This was my own pick for my book club and it took me far longer to get through that it should have. The concept is great – at the core of three battling religions (Judaism, Christianity and Islam) there is some commonality and it is embodied in the form of this guy, Abraham. So dude goes on a quest to find the ways that each religion understands (and uses) him and asks himself whether through sharing this guy, three religions might find some things to agree upon.
I’m going with “No”. Because you know what these religions really have in common? They manipulate the language of the ancient stories for whatever purpose suits them on any given day.
Feiler does a fine job through his travels in the Middle East of finding expert theologians to walk him through the importance of Abraham to their faiths. He also notes that people see in religious texts whatever they want to see, and find things that prove their points, rather than really searching for meaning.

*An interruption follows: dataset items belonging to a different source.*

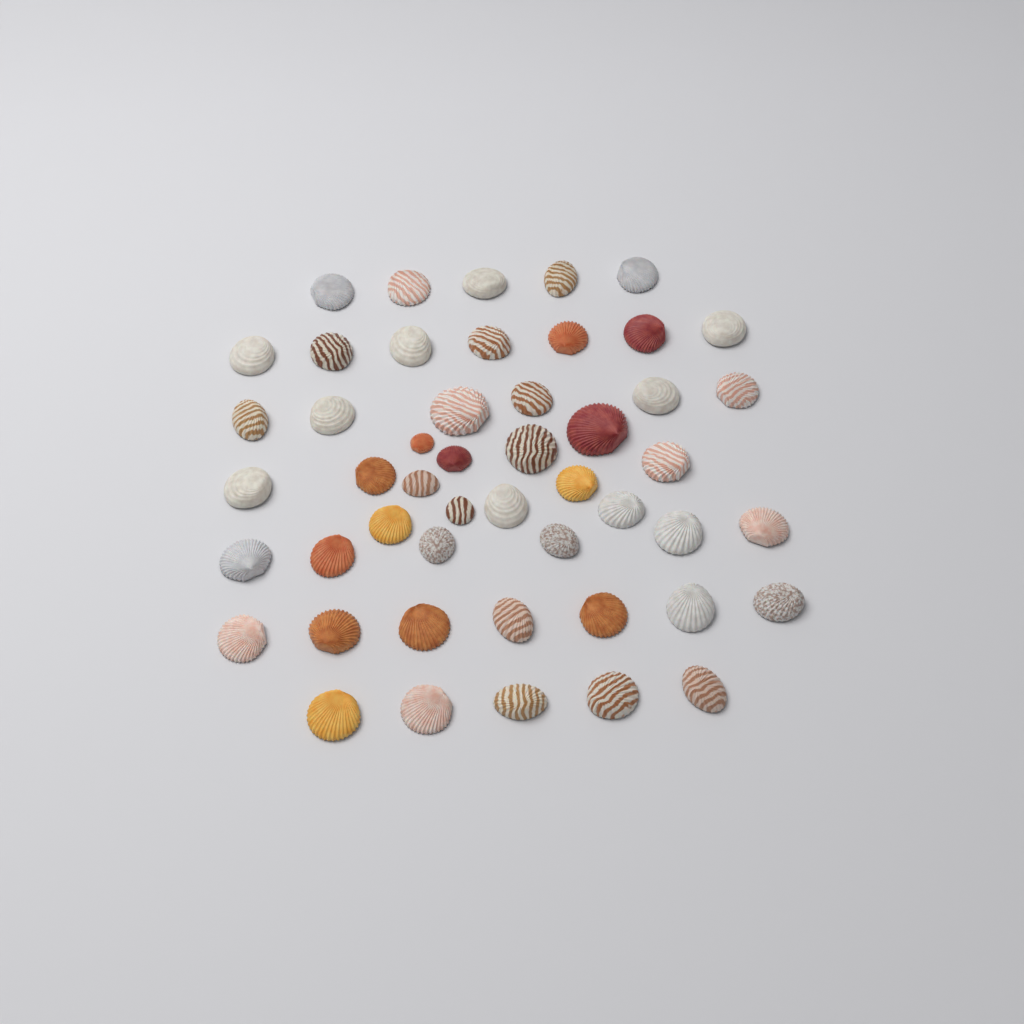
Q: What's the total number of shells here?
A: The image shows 49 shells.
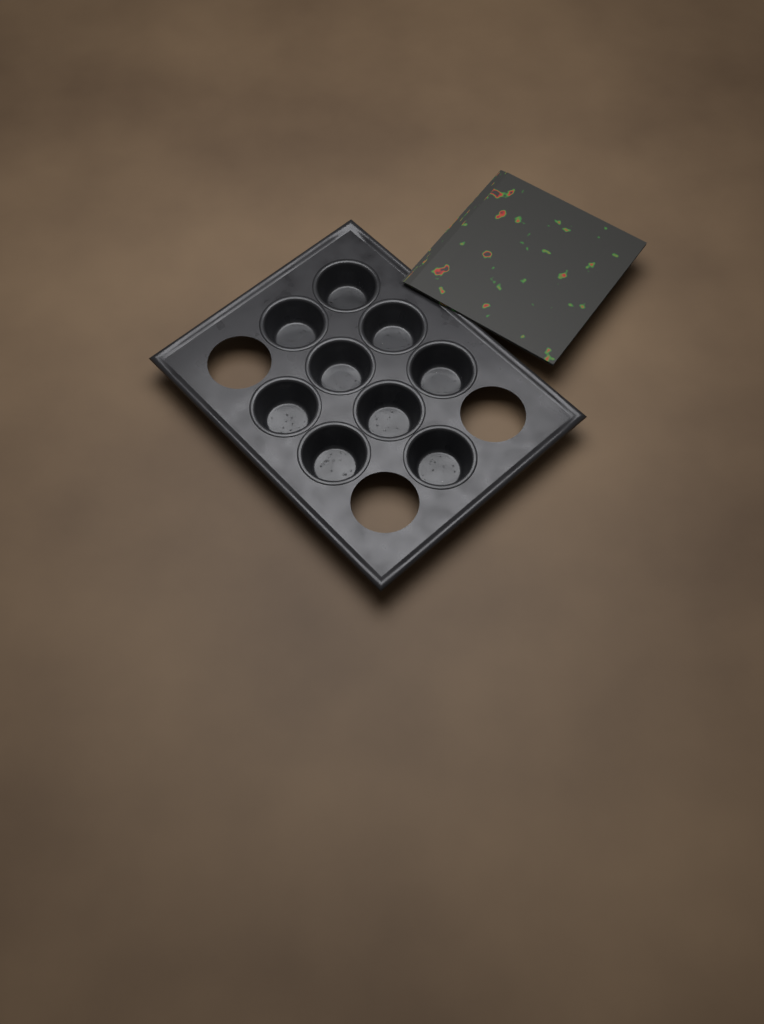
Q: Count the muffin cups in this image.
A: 9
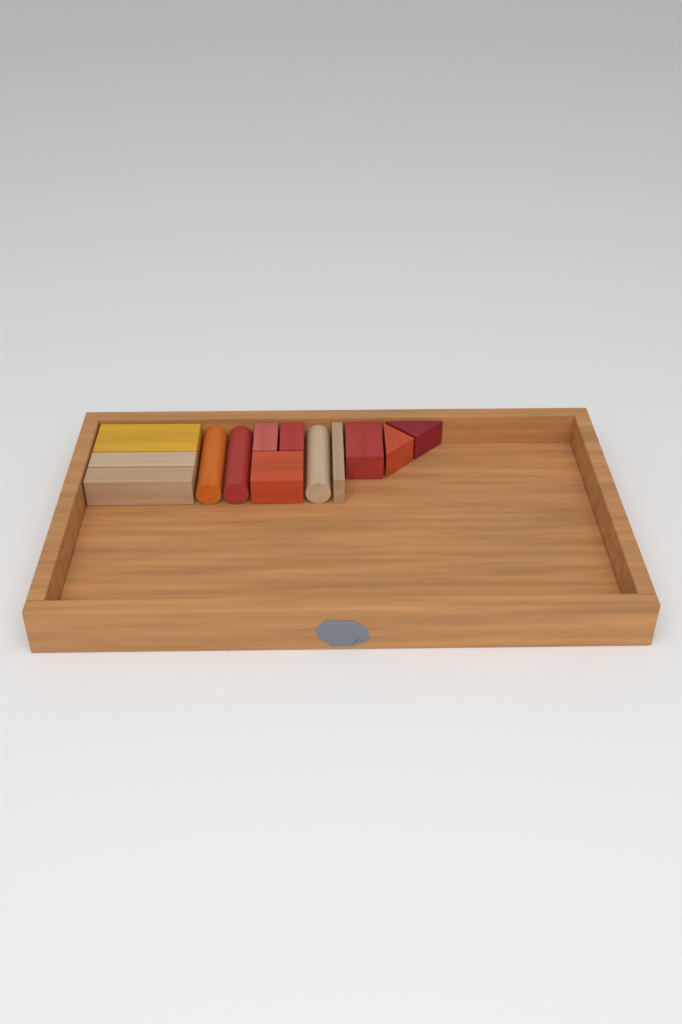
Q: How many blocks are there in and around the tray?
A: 13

The same might be said of my reading his book.
Toward the end, as he is really trying to answer the “is there hope?” question, he makes an observation. (Maybe someone else said it and he recorded it.) The Catholic Church didn’t start to soften its stance on freakin’ anything until Vatican II. Part of the driver of Vatican II was the American Catholics – more liberal, more prosperous, more willing to speak up. The theory is that these things came about because the American Catholics we raised in a stable political environment that through its lack of (official) association with any given faith was more open to others. Perhaps if those political institutions can take root in the Middle East, there will be some hope.
I’m not sure I will see it in my lifetime.